Count only the lines of the records that hold "slow", then give the number without any other words.

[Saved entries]
━━━━━━━━━━

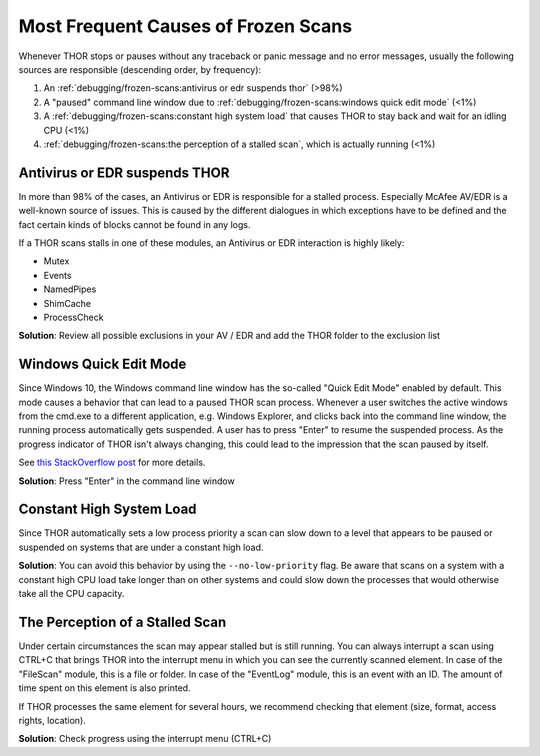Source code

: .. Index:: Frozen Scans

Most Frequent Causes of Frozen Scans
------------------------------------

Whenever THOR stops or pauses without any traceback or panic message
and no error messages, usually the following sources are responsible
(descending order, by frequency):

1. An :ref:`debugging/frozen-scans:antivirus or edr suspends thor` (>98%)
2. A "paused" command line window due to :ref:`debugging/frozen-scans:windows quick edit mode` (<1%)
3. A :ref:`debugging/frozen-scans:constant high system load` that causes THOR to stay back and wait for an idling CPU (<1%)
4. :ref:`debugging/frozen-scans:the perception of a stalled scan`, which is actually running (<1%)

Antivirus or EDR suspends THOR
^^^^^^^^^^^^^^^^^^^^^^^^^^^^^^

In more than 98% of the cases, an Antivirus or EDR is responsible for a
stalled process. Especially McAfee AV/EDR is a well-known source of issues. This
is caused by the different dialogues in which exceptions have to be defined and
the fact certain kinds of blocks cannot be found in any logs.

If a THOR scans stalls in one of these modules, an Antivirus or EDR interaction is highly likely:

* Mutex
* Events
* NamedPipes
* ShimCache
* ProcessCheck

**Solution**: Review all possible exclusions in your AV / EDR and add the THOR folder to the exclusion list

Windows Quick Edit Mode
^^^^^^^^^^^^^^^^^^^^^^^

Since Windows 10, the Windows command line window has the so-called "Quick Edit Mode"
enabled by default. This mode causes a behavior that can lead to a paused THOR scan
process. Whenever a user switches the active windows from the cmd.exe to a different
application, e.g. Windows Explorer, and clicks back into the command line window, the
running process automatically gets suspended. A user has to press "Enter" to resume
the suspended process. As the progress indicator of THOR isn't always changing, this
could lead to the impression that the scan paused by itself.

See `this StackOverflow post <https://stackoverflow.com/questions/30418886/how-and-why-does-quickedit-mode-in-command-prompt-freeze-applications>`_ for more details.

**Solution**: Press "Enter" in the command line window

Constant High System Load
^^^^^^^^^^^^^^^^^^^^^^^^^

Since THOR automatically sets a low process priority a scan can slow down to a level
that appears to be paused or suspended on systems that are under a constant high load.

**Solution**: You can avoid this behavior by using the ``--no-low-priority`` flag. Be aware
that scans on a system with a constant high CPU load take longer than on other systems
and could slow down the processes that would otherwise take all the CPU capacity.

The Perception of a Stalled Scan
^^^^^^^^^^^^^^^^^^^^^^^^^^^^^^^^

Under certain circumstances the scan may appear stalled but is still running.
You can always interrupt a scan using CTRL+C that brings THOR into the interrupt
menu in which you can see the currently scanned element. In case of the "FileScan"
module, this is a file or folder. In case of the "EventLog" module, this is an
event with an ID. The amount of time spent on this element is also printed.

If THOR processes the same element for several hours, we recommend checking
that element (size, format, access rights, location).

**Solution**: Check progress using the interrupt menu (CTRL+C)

━━━━━━━━━━

▶ **Worked solution**:
2